### Goal of the exercise
Transcribe the stretch of entries below from the line with "findet am 31.3. ab 10.00 Uhr" through the line with "Benutzername oder E-Mail-Adres", exactly and with both ends included; leave out all other lines.

Data records
◆ ◆ ◆ ◆

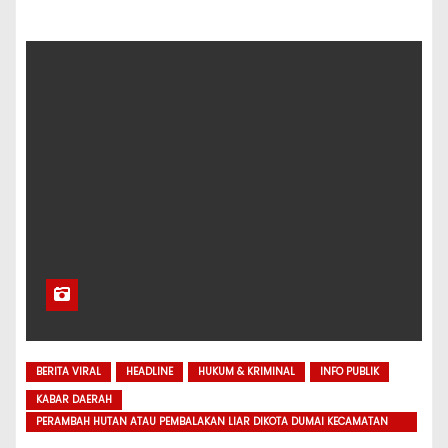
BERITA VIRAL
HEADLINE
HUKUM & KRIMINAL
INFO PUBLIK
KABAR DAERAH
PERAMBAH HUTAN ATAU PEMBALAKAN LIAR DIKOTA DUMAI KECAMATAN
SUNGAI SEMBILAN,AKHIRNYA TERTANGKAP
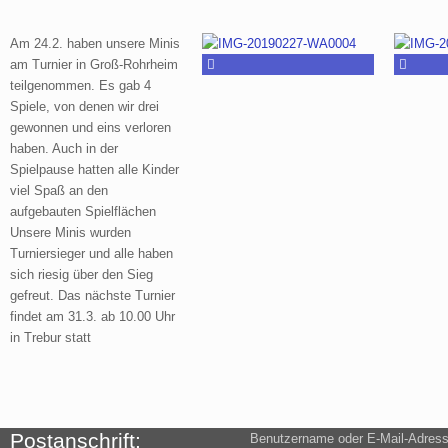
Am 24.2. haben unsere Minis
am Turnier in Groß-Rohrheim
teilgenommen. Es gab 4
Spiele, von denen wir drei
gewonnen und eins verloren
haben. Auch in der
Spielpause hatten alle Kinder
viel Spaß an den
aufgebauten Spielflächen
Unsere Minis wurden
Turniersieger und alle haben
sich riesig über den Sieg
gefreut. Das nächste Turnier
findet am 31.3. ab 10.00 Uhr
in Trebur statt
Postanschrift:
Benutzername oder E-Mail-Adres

◆ ◆ ◆ ◆

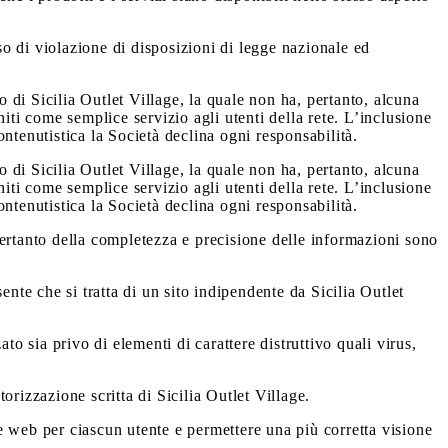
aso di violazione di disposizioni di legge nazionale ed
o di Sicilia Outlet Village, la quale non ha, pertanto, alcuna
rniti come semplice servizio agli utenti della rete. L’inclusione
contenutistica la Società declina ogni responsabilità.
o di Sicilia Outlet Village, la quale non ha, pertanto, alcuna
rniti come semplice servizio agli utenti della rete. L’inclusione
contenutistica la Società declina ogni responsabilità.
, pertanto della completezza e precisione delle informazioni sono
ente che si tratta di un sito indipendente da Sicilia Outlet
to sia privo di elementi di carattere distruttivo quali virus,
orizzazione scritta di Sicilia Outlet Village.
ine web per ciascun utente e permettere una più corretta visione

◆ ◆ ◆ ◆

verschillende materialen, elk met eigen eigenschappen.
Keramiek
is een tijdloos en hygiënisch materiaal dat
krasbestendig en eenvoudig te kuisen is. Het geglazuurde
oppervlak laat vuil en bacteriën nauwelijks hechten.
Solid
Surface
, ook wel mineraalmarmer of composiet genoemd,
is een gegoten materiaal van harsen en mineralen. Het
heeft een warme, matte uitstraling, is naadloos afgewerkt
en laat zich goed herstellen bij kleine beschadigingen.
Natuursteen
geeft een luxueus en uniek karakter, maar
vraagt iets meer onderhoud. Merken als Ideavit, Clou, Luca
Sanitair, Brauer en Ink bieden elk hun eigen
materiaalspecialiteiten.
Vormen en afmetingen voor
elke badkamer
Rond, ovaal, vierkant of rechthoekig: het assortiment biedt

◆ ◆ ◆ ◆

### Exercise answer
findet am 31.3. ab 10.00 Uhr
in Trebur statt
Postanschrift:
Benutzername oder E-Mail-Adres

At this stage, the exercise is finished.